Filho de libaneses que migraram para o país na década de 1920, ele começou como oficial de gabinete de Ataliba Nogueira, secretário da Educação paulista, em 1964. Hoje, aos 75 anos, Temer enfrenta o maior desafio da trajetória dele. 
Considerado discreto e hábil negociador, é reconhecido por aliados e adversários como um grande articulador político de bastidores. Temer é também conhecido por ceder às pressões dos aliados. Prova disso foram as trocas de nomes escolhidos para integrar os ministérios, de acordo com as exigências dos líderes de partidos apoiadores do impeachment.
Flexível 

Lucas Azambuja, sociólogo e professor de Ciência Política do Ibmec, observa que é essa característica do presidente interino, a flexibilidade, que o ajudará a “buscar medidas que as circunstâncias exigem”. 
“A impressão que ele passa é de uma figura típica do PMDB, não tem receios. Ele também não é um sujeito inexperiente como a presidente Dilma na política, que é, basicamente, uma figura técnica. Não vai faltar habilidade para lidar com o jogo político”, analisou.
Segundo Azambuja, Temer não tem resistência a nenhum tipo de ideologia. Já Dilma demonstrou, por diversas vezes, resistência em fazer ajustes no governo. “Ele não tem grandes convicções ideológicas”.
Insatisfação
A história de Dilma e Temer começou com o até então vice-presidente exercendo apenas papel figurativo. 

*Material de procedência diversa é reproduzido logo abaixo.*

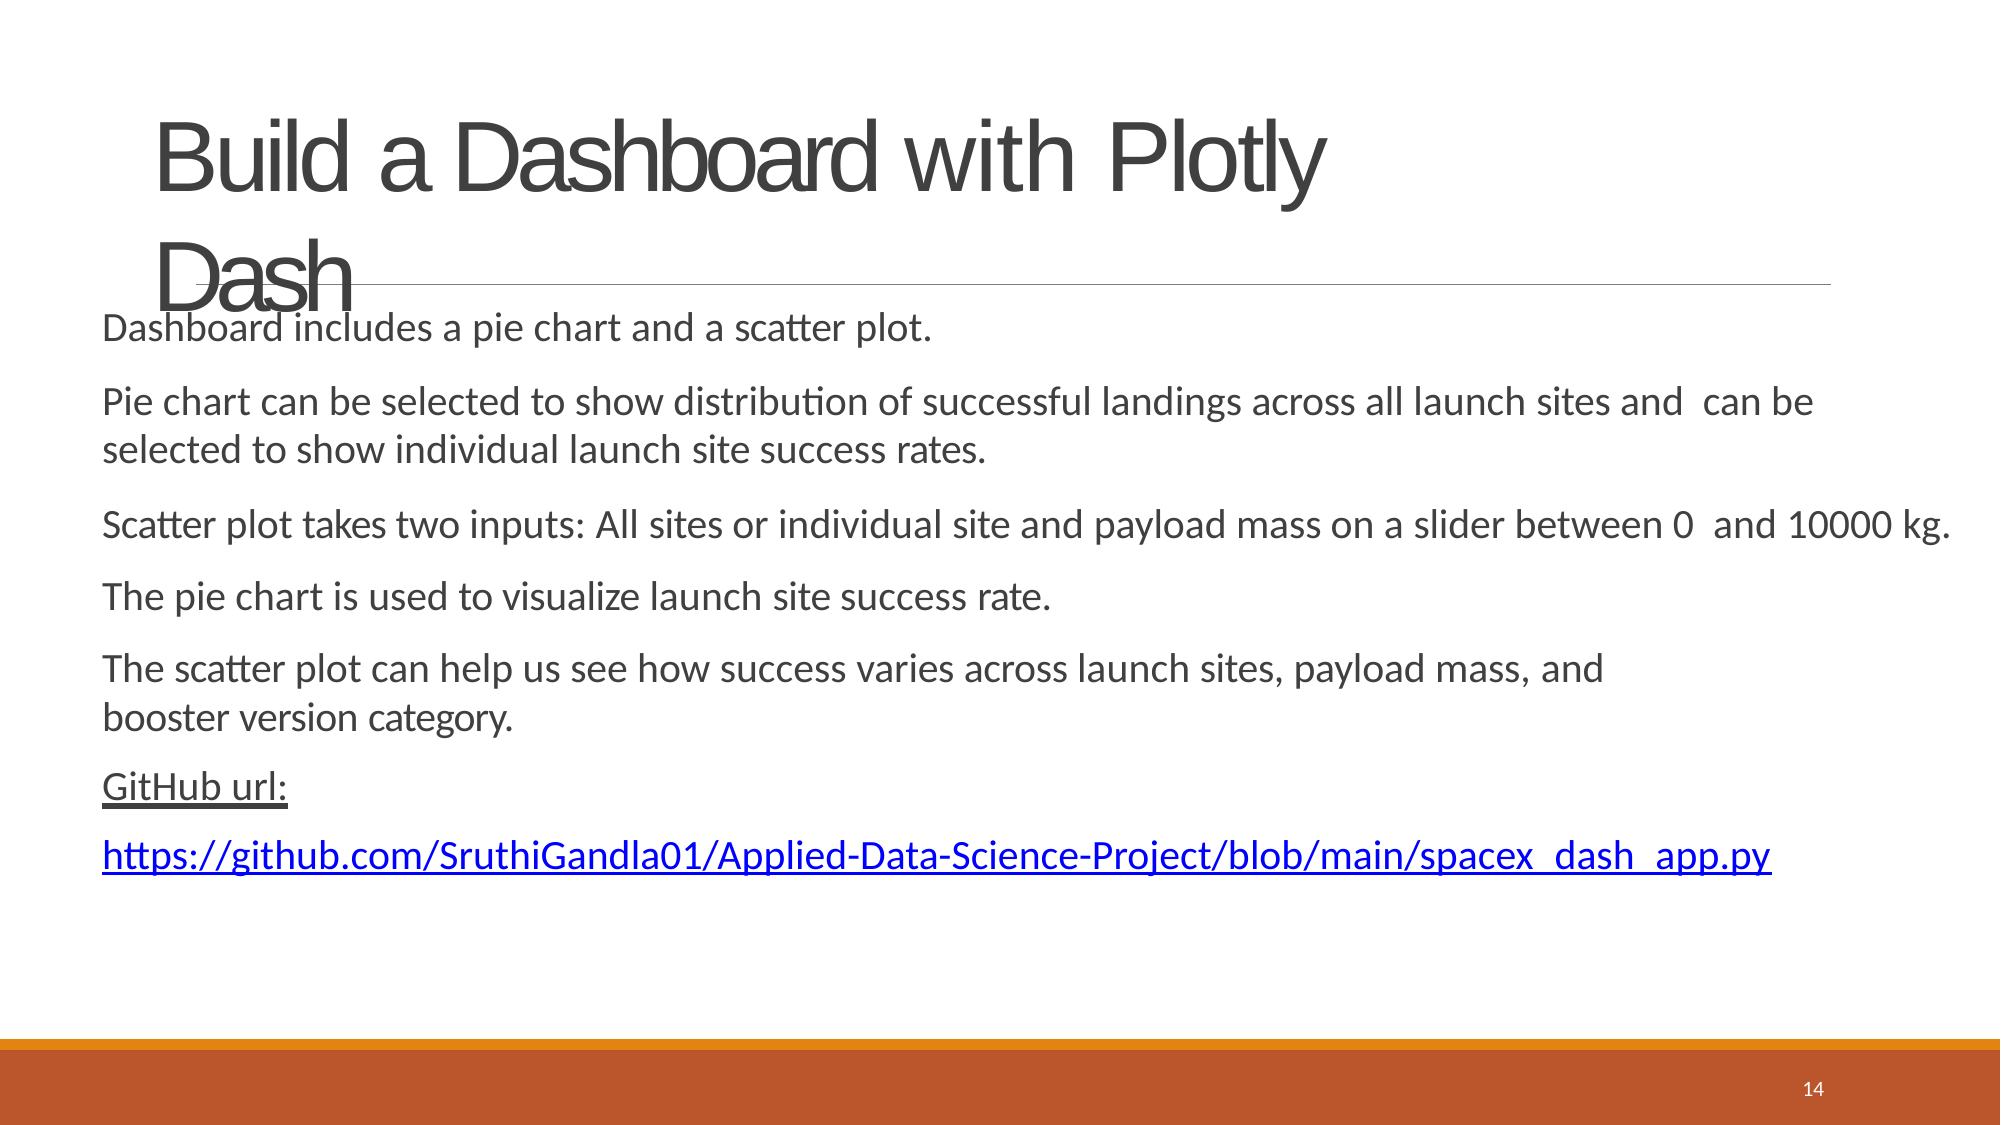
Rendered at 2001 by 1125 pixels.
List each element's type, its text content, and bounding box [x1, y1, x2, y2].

title Build a Dashboard with Plotly Dash [150, 89, 1517, 274]
text_box Dashboard includes a pie chart and a scatter plot. Pie chart can be selected to show distribution of successful landings across all launch sites and can be selected to show individual launch site success rates. Scatter plot takes two inputs: All sites or individual site and payload mass on a slider between 0 and 10000 kg. The pie chart is used to visualize launch site success rate. The scatter plot can help us see how success varies across launch sites, payload mass, and booster version category. GitHub url: https://github.com/SruthiGandla01/Applied-Data-Science-Project/blob/main/spacex_dash_app.py [99, 274, 1975, 878]
slide_number 14 [1795, 1077, 1831, 1125]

Já na segunda fase do governo, em 7 de dezembro, cinco dias após Eduardo Cunha ter acolhido o pedido de impeachment da presidente, Temer surpreendeu o país com uma carta enviada a Dilma na qual se ressentia do tratamento que havia recebido ao longo dos cinco anos de governo e reclamando, inclusive, de uma suposta tentativa de desvalorizá-lo, por meio da demissão de aliados próximos.
O episódio azedou de vez a relação entre Dilma e Temer. No final de março deste ano, com o aval e a articulação do vice-presidente da República, o PMDB aprovou, por unanimidade, o rompimento com o governo federal, oficializando o divórcio político.